11.8.08

Contresens sur les bases évolutives de la morale

De ce que le sens moral est inné chez la plupart des hommes et trouve son origine dans l’évolution, certains espèrent déduire l’existence d’une « morale naturelle » s’imposant à tous, une version mise à jour du vieux « droit naturel » qui occupait les penseurs anciens et classiques. Mais c’est une méprise sur ce que nous enseigne la théorie de l’évolution appliquée à la morale. Si le sens moral fut adaptatif, c’est qu’il remplissait chez nos ancêtres du Paléolithique un certain nombre de fonctions ayant une valeur de survie et de reproduction, par exemple faire des enfants, les aider à grandir, obéir pour éviter le conflit, ne pas voler pour soi les biens du groupe, etc. En cela, la morale n’a rien à voir avec la vérité : des préceptes moraux peuvent être faux, l’important est qu’ils soient efficaces pour la fitness de l’individu et du groupe, et que nous soyons programmés pour y adhérer. En dévoilant cette généalogie de la morale, la conclusion darwinienne rejoint la conclusion nietzschéenne : le fondement de la morale n’est pas moral en dernier ressort, c'est un simple instrument de cohésion du groupe, et cet instrument peut être exploité le cas échéant pour assurer la domination d’une caste sur le groupe.

Sachant cela, la raison doit travailler à faire évoluer ce vieil outil dont elle a révélé les grossiers mécanismes.
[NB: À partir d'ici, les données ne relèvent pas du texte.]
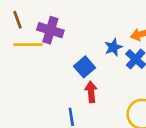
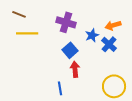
brown line: (18, 20) -> (19, 14), turned -48
purple cross: (50, 30) -> (66, 22), moved

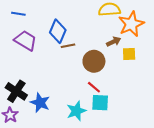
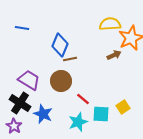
purple trapezoid: (26, 41) -> (29, 80), moved
yellow square: (129, 54) -> (123, 107), moved, turned -32
brown circle: (94, 61) -> (61, 81), moved
red line: (94, 87) -> (83, 99), moved

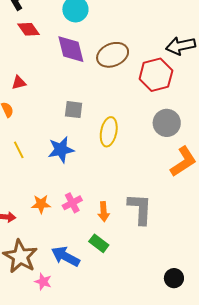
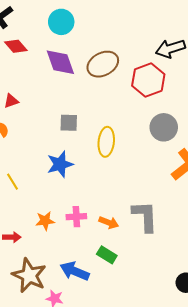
yellow line: (19, 150) -> (13, 182), moved
pink cross: (72, 203) -> (76, 217), turned 30
orange arrow: (104, 212) -> (109, 223), turned -60

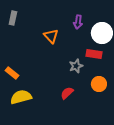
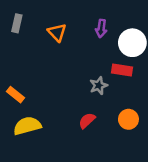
orange triangle: (51, 36) -> (57, 32), moved
orange circle: (99, 84) -> (128, 119), moved

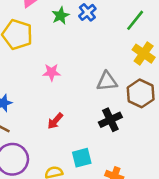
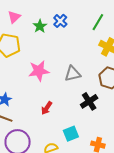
pink star: (52, 72) -> (39, 71), size x1.5
gray triangle: (107, 81) -> (73, 74), moved

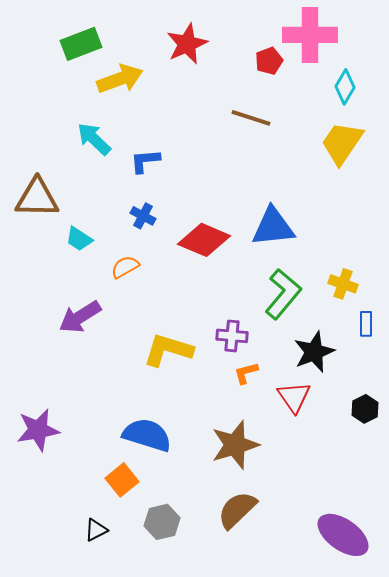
Pourquoi les êtres rationnels devraient encore perdre leur temps à discuter avec des individus croyant que la morale vient d’on-ne-sait-quel agent surnaturel, qu’elle recouvre on-ne-sait-quelle vérité gravée dans le marbre, qu’elle découle des propos d’on-ne-sait-quel sage des temps anciens ? Tout cela est de la foutaise, on fait surtout mine de respecter ces systèmes biscornus parce qu’on imagine qu’un certain nombre d’humains sont trop demeurés pour se comporter paisiblement s’ils ne croient plus à de telles sornettes. Mais supporter le fardeau des abrutis, et des croyances nécessaires à ces abrutis, voilà qui devient de plus en plus pesant : il suffit d'une poignée de lois simples pour assurer les anciennes fonctions de la morale, lesquelles se ramenaient pour l’essentiel à minimiser la violence (le meurtre, le vol, le viol) et la tromperie (le dol, la fraude, la calomnie). Quelques principes de droit pénal sur le respect des biens et des personnes, et de droit civil sur les respect des contrats et des obligations, voilà les règles minimales dont un groupe humain a besoin en guise de substitut fonctionnel des anciens systèmes moraux. Et tout le reste relève de la liberté de pensée et d’action – y compris bien sûr la liberté d’adhérer à des morales plus substantielles pour soi et les siens. La sexualité, la famille, le style de vie, les pratiques, les opinions, les goûts… tout cela n’a plus aucune raison de figurer encore dans un registre moral commun, comme le cerveau paléolithique le croyait, et comme certains cerveaux moralisateurs (religieux mais parfois laïcs) s’emploient encore à le croire.

PS : on lira avec profit le livre du philosophe Richard Joyce, Evolution of Morality (MIT Press, 2006), notamment le dernier chapitre (The Evolutionary Debunking of Morality).